When time comes to change the configuration selected by your
workspace, you normally would pick a descendent of that configuration
(where the "descendent" of a configuration is described earlier).

   Thus, most WebDAV operations would not occur on configurations
   directly.  All the PUTs and GETs and PROPPATCHes and LOCKs and 
   UNLOCKs would happen using the URIs from (1) and the configuration
   ID from (3).

Yes!  The only time you'd refer to server-defined URL's would be when
you wanted to do things like label revisions you don't currently see
in your workspace (possibly, to make them visible in your workspace).

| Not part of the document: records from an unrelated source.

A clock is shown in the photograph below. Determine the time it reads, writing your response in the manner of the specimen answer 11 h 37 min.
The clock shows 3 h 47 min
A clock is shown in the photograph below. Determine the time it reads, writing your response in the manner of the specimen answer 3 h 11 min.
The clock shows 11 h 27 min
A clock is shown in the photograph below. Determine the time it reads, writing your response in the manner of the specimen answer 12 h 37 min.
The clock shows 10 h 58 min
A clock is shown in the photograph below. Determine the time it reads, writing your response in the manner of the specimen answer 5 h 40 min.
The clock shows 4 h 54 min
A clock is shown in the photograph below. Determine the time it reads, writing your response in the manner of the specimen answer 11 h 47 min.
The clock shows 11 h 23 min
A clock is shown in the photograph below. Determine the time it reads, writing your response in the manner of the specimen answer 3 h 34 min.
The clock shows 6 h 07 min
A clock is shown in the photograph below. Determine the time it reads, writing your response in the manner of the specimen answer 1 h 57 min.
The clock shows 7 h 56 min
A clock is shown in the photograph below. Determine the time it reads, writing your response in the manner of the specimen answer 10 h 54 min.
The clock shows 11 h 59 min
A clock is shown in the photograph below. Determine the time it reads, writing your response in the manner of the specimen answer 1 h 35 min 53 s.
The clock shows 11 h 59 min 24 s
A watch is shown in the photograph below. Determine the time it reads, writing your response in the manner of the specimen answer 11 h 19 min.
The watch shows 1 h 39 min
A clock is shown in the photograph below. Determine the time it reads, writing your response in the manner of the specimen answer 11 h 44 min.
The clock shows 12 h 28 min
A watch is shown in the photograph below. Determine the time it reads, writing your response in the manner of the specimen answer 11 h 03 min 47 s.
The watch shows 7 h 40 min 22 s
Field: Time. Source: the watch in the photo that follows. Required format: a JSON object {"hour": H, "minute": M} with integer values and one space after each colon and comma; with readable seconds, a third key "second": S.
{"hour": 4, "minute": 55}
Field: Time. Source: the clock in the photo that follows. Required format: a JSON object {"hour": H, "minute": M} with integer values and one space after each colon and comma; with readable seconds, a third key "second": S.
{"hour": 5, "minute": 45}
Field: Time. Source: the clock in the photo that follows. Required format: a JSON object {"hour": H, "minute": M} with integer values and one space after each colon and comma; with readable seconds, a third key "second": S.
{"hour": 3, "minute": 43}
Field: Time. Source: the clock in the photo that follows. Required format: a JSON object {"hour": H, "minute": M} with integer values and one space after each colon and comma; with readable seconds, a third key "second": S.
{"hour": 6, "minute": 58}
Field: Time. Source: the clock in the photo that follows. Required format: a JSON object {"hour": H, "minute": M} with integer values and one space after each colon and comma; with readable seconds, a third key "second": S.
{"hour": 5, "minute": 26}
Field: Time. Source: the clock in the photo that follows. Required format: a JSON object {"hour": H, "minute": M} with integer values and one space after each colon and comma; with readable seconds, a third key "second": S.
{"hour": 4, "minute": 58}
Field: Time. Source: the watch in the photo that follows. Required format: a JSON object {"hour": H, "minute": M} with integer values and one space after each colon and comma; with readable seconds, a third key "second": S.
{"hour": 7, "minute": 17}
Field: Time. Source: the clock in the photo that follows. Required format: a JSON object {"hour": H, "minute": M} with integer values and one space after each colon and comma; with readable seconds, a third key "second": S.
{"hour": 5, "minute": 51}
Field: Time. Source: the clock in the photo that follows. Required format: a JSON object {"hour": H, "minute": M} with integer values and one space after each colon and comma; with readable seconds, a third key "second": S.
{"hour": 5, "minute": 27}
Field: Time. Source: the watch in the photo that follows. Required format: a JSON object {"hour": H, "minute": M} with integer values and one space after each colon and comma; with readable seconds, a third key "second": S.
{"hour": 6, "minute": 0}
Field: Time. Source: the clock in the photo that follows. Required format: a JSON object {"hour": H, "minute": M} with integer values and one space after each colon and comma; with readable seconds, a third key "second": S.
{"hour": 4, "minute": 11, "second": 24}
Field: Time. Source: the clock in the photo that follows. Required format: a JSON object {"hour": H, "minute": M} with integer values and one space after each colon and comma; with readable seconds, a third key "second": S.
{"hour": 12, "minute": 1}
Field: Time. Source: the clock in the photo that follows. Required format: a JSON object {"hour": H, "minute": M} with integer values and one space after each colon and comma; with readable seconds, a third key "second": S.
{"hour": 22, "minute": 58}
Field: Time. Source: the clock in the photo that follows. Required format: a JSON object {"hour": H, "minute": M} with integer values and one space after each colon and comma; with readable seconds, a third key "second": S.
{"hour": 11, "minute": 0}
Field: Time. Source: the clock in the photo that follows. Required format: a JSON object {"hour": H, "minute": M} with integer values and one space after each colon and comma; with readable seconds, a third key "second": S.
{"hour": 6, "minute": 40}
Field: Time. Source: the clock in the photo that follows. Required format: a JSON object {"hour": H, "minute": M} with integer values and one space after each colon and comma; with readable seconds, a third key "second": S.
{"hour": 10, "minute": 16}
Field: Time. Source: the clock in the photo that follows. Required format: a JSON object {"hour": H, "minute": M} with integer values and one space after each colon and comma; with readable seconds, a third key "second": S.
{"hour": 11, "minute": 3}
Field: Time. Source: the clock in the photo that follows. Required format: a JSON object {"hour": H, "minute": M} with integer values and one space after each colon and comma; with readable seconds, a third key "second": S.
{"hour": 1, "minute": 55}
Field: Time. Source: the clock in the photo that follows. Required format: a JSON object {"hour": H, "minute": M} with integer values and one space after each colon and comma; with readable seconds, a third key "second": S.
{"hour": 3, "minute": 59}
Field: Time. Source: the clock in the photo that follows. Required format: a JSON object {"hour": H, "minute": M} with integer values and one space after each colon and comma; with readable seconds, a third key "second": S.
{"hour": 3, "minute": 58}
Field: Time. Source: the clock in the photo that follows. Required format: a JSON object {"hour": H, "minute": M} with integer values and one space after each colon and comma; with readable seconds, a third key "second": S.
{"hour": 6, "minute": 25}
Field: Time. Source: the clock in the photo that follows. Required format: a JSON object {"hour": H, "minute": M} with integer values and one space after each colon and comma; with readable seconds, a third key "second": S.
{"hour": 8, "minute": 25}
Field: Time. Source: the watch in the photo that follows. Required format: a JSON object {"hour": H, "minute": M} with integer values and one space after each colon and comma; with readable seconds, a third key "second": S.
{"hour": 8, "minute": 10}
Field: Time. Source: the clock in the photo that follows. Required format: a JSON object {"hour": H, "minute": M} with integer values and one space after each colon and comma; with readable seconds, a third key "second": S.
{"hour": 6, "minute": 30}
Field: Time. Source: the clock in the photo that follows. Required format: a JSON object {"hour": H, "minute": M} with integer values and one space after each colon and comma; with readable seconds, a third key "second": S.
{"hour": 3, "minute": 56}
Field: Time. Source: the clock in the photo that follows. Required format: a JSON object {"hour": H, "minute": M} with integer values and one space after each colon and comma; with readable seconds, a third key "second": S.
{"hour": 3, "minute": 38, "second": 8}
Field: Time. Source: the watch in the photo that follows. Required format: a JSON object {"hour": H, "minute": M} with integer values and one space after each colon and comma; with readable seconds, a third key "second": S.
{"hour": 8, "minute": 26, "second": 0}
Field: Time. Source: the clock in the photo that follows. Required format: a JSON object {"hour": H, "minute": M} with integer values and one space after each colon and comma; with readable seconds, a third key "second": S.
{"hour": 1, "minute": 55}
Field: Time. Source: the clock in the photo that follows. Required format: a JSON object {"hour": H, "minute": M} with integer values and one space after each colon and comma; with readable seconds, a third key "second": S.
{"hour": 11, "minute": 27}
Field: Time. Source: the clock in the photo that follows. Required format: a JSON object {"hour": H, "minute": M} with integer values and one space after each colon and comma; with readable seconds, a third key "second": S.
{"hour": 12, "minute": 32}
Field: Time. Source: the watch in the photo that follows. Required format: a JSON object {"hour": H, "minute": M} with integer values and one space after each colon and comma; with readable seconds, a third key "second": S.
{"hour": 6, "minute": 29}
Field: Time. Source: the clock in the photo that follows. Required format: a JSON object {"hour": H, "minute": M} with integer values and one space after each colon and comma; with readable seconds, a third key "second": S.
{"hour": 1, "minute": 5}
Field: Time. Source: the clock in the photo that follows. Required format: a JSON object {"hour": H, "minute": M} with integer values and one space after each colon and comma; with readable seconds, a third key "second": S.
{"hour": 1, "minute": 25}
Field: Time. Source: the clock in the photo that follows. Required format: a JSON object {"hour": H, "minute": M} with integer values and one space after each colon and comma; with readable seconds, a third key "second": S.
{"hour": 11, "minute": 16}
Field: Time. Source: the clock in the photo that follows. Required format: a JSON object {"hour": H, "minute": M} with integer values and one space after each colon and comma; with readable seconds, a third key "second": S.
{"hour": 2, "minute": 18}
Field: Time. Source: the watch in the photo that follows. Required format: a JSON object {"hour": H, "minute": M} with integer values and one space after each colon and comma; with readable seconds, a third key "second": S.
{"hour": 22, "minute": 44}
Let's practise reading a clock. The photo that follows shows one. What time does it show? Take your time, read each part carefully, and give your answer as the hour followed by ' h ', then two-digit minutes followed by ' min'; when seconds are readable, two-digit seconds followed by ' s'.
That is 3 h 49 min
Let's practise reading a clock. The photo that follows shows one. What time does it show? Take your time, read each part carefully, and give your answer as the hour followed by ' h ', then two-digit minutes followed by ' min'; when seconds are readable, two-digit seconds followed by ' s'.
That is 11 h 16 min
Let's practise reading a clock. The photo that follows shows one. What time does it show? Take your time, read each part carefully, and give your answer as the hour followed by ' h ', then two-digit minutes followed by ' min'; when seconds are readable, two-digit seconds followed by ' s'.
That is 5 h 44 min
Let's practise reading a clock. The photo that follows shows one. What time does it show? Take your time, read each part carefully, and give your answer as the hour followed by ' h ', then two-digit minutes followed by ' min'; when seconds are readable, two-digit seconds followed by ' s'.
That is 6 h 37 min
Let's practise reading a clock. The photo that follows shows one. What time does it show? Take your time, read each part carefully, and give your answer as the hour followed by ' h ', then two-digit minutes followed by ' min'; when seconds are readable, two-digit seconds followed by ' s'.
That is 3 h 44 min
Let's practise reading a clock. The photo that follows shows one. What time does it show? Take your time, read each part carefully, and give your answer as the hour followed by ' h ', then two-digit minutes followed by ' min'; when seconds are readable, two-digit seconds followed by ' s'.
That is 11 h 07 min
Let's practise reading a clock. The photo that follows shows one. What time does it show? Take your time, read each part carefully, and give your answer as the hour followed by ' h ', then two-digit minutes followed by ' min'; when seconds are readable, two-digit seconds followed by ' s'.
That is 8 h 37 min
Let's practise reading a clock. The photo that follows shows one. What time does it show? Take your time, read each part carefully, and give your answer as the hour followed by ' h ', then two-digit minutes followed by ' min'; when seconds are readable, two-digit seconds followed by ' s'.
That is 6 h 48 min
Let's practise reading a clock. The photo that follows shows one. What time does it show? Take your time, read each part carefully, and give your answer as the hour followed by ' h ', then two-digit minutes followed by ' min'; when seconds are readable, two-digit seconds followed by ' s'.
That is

   The configuration would occasionally be added to
   through MKREF and removed from via DELETE, but all of this would
   happen behind the scenes.

Configurations are immutable, but workspaces would be changed by these
MKREF's and DELETE's.

   This makes a big difference in my visualization of configurations.  The
   impression I got from the document was that a user might want to create a
   configuration in their home directory on a server and use that as their
   local copy of the data in the source tree, that configurations would be
   something that you navigated into just like a normal directory tree.

   What I'm seeing now is something more like a lock token with a lot more
   state packed into it.  A user would "log in" to a configuration and
   begin sending the configuration-id header along with almost all
   requests to the server.  This would provide a context for their
   particular view of the source tree.

Yes!  (Replacing the term "configuration" with the term "workspace").

   Could a user ever wind up being "logged in" to multiple configurations?
   [re: BRANCH]

Not to multiple workspaces, but a given workspace could specify multiple
configurations and activities in its version-selection-rule.


   >[CK] This is something I should have made clearer.  Both are valid.
   >     The VER:... notion is used to refer to a specific revision via
   >     a URI.  You can also specify the URL and the Revision-Id header.
   >     Chalk this up to a bad example.

   Hopefully, the VER:... URI functionality will be optional?  Should there
   be a way to discover this functionality through OPTIONS?

I would restrict the use of these server generated URI's for CM
metadata manipulations (such as labeling, and doing merges) on
revisions not visible in the workspace.  Standard user commands such
as CHECKOUT/CHECKIN/UNCHECKOUT should be restricted to the human
understandable URI's.

   >>Regarding SETDEFAULT:  why is it specified as sending an XML body?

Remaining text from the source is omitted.